Guam – Law enforcement agencies urged residents to turn over their bump stocks to comply with the federal ban that recently took effect. Gun owners may face up to 10 years in jail and a $250,000 fine for non-compliance.
Officials from the Bureau of Alcohol, Tobacco, Firearms (ATF) and the Guam Police Department made the announcement during a joint press conference on Thursday.
Acting Police Chief, Steve Ignacio and ATF Agent-in-Charge, Jeffrey Gaines announced that both agencies are partnering up to collect bump stocks from anyone who is in possession.
Ignacio said that this is not a local ban, rather it is a federal mandate and local police are working to get Guam compliant.
“We ask the community’s assistance and we ask for their cooperation.

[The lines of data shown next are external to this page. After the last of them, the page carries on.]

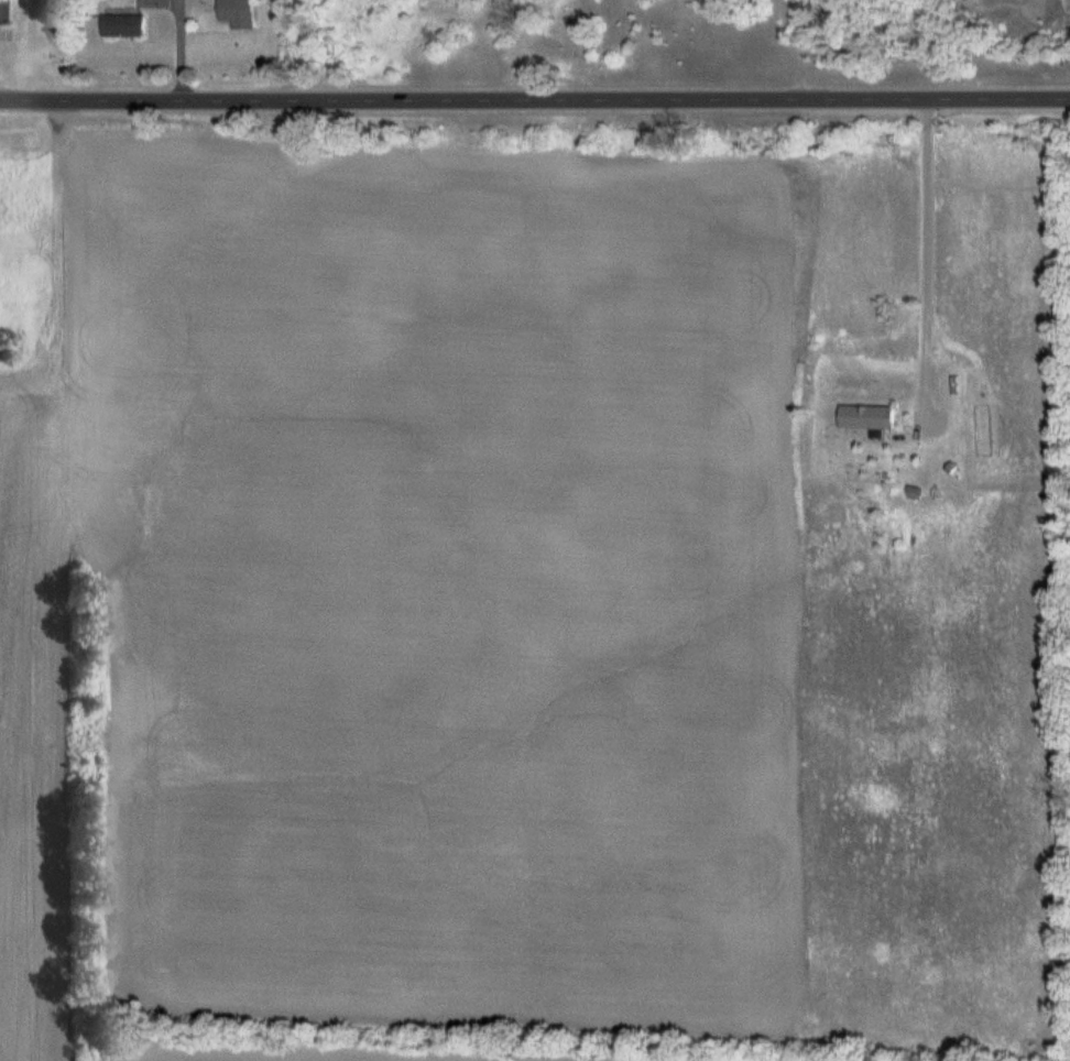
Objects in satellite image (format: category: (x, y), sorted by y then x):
building: (1, 11)
building: (236, 13)
building: (121, 26)
road: (535, 93)
road: (925, 258)
building: (865, 418)

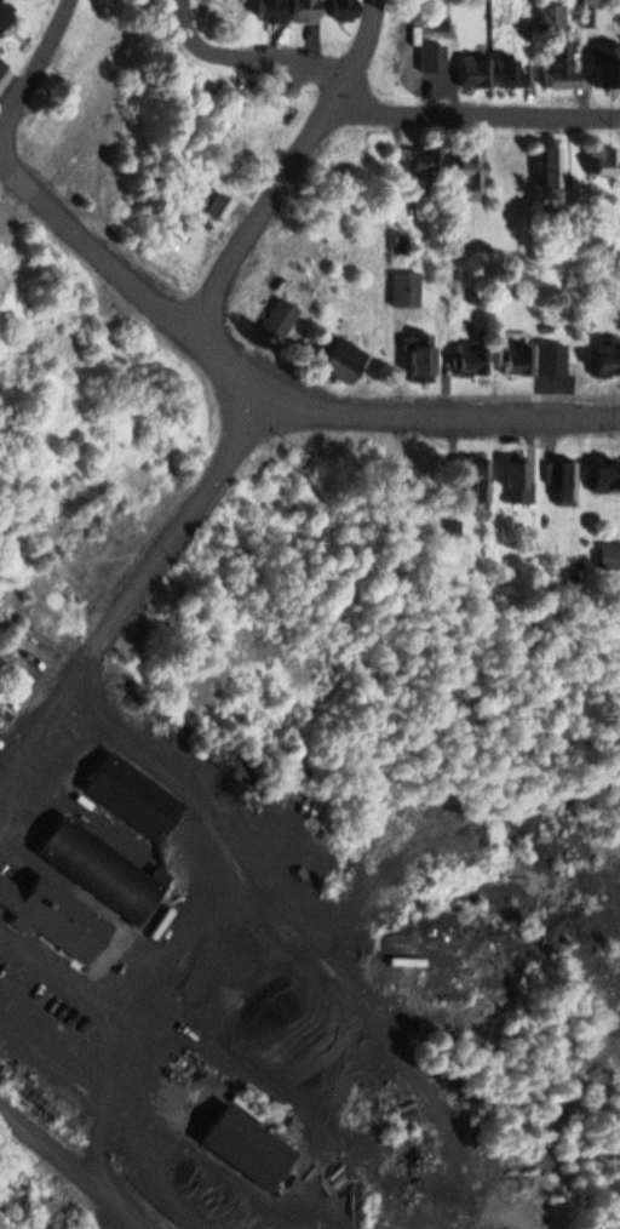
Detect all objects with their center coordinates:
building: (232, 7)
building: (342, 8)
building: (271, 10)
building: (306, 10)
building: (4, 11)
building: (550, 17)
road: (260, 51)
building: (560, 62)
building: (608, 66)
road: (34, 68)
building: (475, 70)
building: (508, 70)
building: (4, 75)
road: (478, 108)
building: (424, 158)
building: (603, 159)
road: (300, 165)
building: (549, 166)
building: (468, 170)
building: (403, 287)
building: (279, 316)
building: (515, 354)
building: (471, 357)
building: (548, 357)
building: (606, 357)
building: (342, 359)
building: (421, 361)
road: (272, 371)
building: (606, 475)
building: (473, 476)
building: (516, 478)
building: (565, 480)
road: (185, 530)
building: (608, 555)
road: (40, 745)
building: (132, 796)
road: (207, 834)
building: (101, 869)
building: (55, 917)
road: (59, 960)
road: (117, 1084)
building: (247, 1143)
road: (82, 1162)
road: (109, 1205)

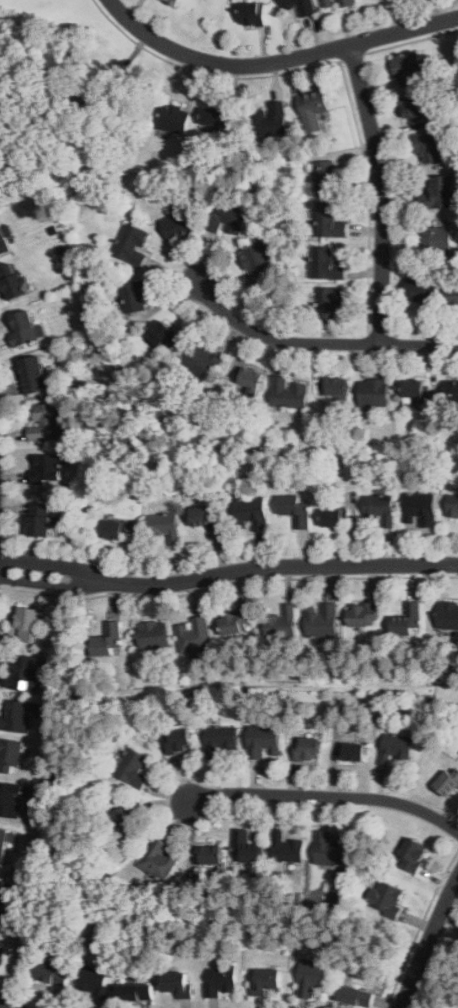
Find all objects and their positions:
building: (175, 2)
building: (337, 3)
building: (301, 6)
building: (254, 13)
road: (412, 40)
road: (351, 57)
road: (277, 61)
building: (408, 68)
road: (341, 70)
building: (314, 103)
building: (413, 108)
building: (215, 117)
building: (176, 119)
building: (271, 120)
building: (427, 146)
building: (326, 175)
road: (383, 192)
building: (440, 193)
building: (0, 202)
building: (227, 218)
building: (331, 220)
building: (178, 225)
building: (437, 239)
building: (3, 240)
building: (133, 244)
building: (258, 260)
building: (327, 264)
building: (13, 281)
building: (424, 292)
building: (135, 296)
building: (453, 298)
building: (330, 301)
building: (24, 328)
building: (164, 336)
road: (318, 343)
building: (203, 360)
building: (33, 374)
building: (250, 380)
building: (336, 387)
building: (415, 388)
building: (453, 391)
building: (290, 393)
building: (374, 393)
building: (46, 422)
building: (47, 469)
building: (452, 505)
building: (381, 506)
building: (421, 509)
building: (296, 510)
building: (252, 513)
building: (335, 518)
building: (40, 520)
building: (209, 520)
building: (165, 527)
building: (115, 530)
road: (228, 573)
building: (365, 615)
building: (448, 615)
building: (322, 620)
building: (408, 620)
building: (282, 622)
building: (236, 623)
building: (29, 625)
building: (154, 635)
building: (195, 635)
building: (109, 641)
building: (26, 673)
building: (18, 716)
building: (221, 739)
building: (179, 741)
building: (264, 741)
building: (396, 748)
building: (309, 749)
building: (353, 752)
building: (11, 754)
building: (136, 768)
building: (449, 784)
road: (327, 796)
building: (12, 799)
building: (127, 820)
building: (5, 842)
building: (247, 847)
building: (288, 847)
building: (330, 848)
building: (211, 855)
building: (414, 855)
building: (160, 859)
building: (2, 890)
building: (387, 896)
road: (428, 943)
building: (51, 974)
building: (312, 977)
building: (96, 981)
building: (223, 981)
building: (266, 981)
building: (178, 983)
building: (136, 992)
building: (356, 997)

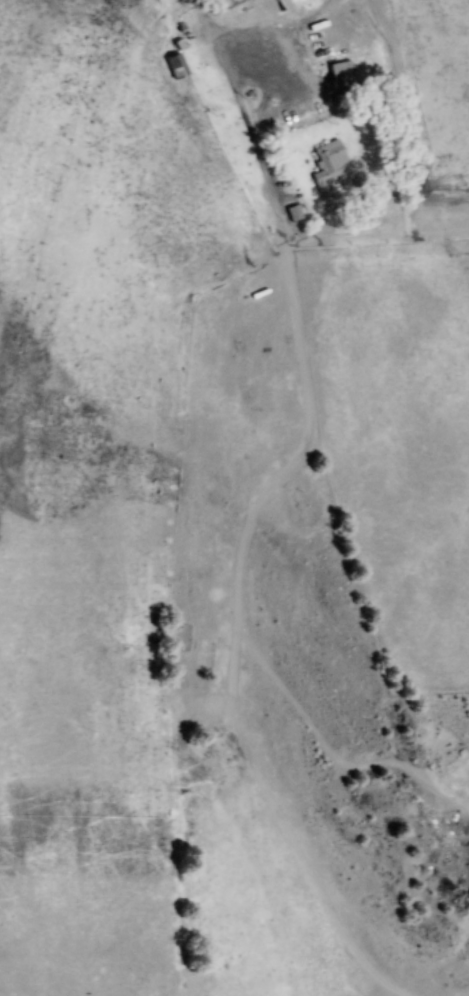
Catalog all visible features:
road: (207, 23)
building: (337, 72)
building: (290, 213)

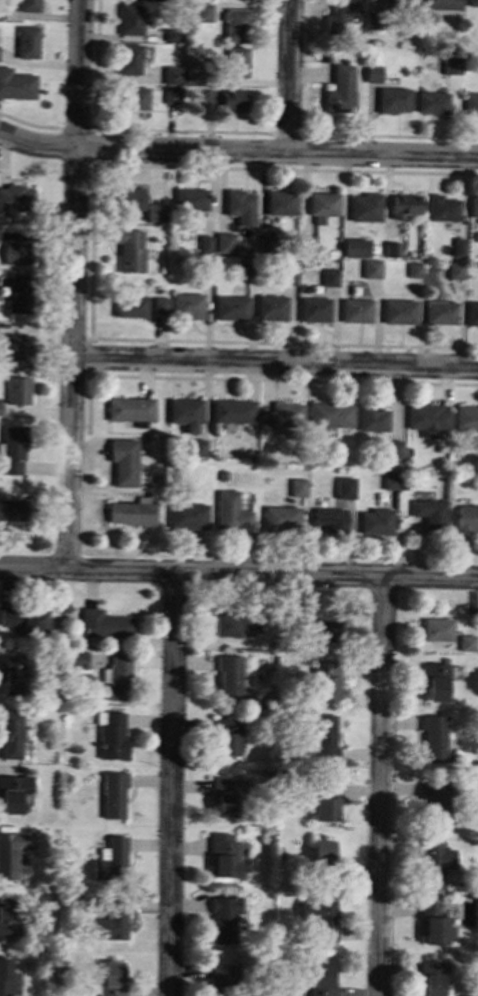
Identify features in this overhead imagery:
building: (395, 1)
building: (471, 3)
building: (438, 4)
building: (28, 5)
building: (202, 12)
building: (338, 13)
building: (129, 18)
building: (235, 25)
building: (26, 41)
building: (128, 58)
building: (236, 62)
building: (371, 73)
building: (172, 74)
road: (288, 77)
building: (16, 84)
building: (339, 89)
building: (171, 94)
building: (204, 97)
building: (134, 98)
building: (231, 99)
building: (392, 99)
building: (431, 103)
building: (470, 103)
road: (237, 152)
building: (16, 197)
building: (129, 198)
building: (190, 199)
building: (280, 202)
building: (321, 203)
building: (403, 205)
building: (473, 205)
building: (239, 206)
building: (363, 207)
building: (440, 208)
building: (155, 212)
building: (204, 243)
building: (224, 243)
building: (456, 246)
building: (353, 247)
building: (390, 249)
building: (129, 250)
building: (17, 253)
building: (369, 268)
building: (412, 269)
building: (453, 270)
building: (286, 276)
building: (328, 277)
road: (73, 284)
building: (19, 292)
building: (129, 305)
building: (159, 305)
building: (186, 305)
building: (230, 307)
building: (270, 308)
building: (313, 309)
building: (355, 310)
building: (397, 311)
building: (439, 312)
building: (470, 313)
building: (17, 350)
road: (274, 363)
building: (18, 390)
building: (0, 403)
building: (128, 409)
building: (231, 410)
building: (184, 412)
building: (329, 414)
building: (280, 417)
building: (465, 417)
building: (370, 418)
building: (425, 418)
building: (196, 447)
building: (390, 449)
building: (12, 450)
building: (123, 461)
building: (391, 480)
building: (297, 487)
building: (344, 487)
building: (13, 509)
building: (230, 511)
building: (429, 513)
building: (130, 514)
building: (186, 515)
building: (280, 518)
building: (466, 518)
building: (328, 519)
building: (375, 522)
road: (239, 573)
building: (23, 618)
building: (233, 623)
building: (103, 624)
building: (437, 629)
building: (322, 630)
building: (466, 642)
building: (75, 658)
building: (10, 675)
building: (117, 675)
building: (227, 678)
building: (324, 680)
building: (435, 681)
building: (10, 734)
building: (111, 735)
building: (224, 736)
building: (323, 737)
building: (433, 739)
road: (171, 784)
road: (380, 786)
building: (325, 788)
building: (12, 792)
building: (113, 794)
building: (223, 795)
building: (434, 799)
building: (323, 808)
building: (321, 851)
building: (12, 852)
building: (223, 855)
building: (109, 859)
building: (434, 860)
building: (7, 916)
building: (223, 918)
building: (320, 921)
building: (109, 922)
building: (433, 924)
building: (221, 974)
building: (7, 979)
building: (111, 979)
building: (431, 979)
building: (319, 980)

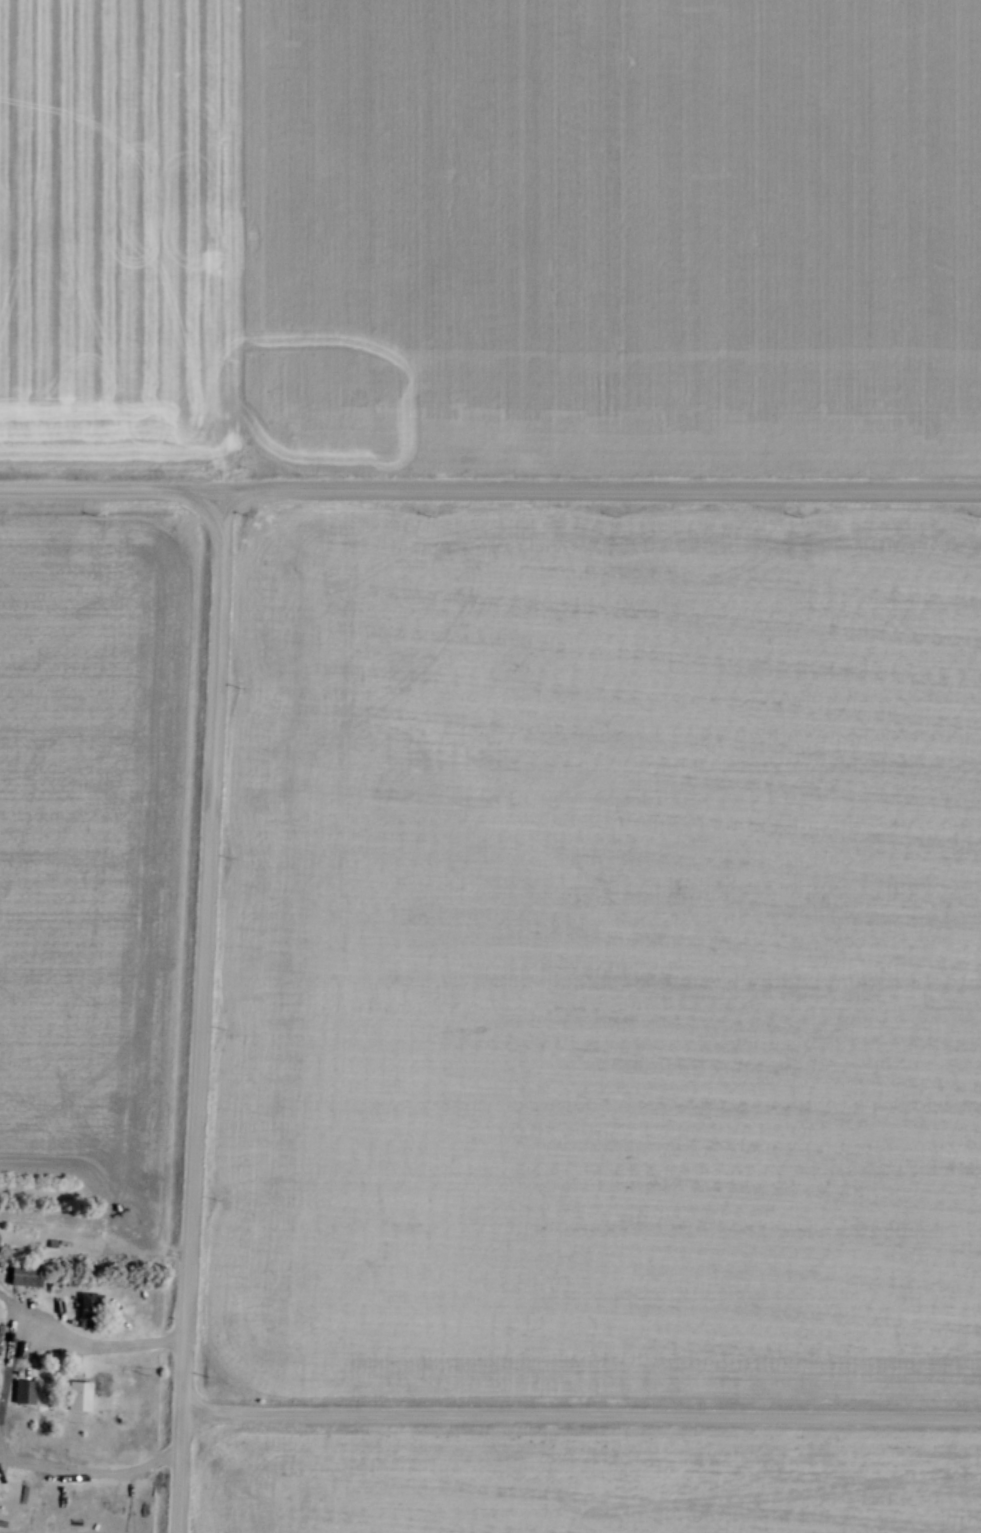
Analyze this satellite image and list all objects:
crop: (483, 218)
road: (109, 489)
road: (600, 489)
crop: (87, 827)
crop: (601, 954)
road: (199, 1011)
silo: (1, 1261)
building: (26, 1273)
building: (89, 1309)
road: (89, 1345)
building: (24, 1390)
building: (78, 1395)
road: (581, 1416)
crop: (581, 1485)
crop: (70, 1520)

What we’re trying to do is prevent them from violating the law,” Ignacio said, adding, “The last thing we want to do is to not provide the opportunity for people to come in and be caught in a situation where they are not aware of the change in law.”
Gaines described a bump stock as an accessory that enables a semi-automatic weapon to fire multiple rounds with one pull of the trigger.
“A bump stock in itself basically harnesses the recoil from that semi-automatic pistol and allows it to be able to expend more than one round from a single pull of the trigger,” Gaines said.
The federal government reviewed the legality of owning these devices following the Las Vegas shooting incident in 2017. The gunman used the device and killed more than 50 people.
In December, the Department of Justice, without congressional approval, issued a rule banning the attachment retroactively. Some argued that this action directly violates the Constitution and sets a dangerous precedent.
The schedule for the voluntary surrender is as follows:
- Dededo precinct – Monday, April 22;
- Hagatna precinct – Wednesday, April 24, and;
- Agat precinct – Monday, April 29.
All precinct locations will be accepting bump stocks from 4:00 p.m. to 7::00 p.m.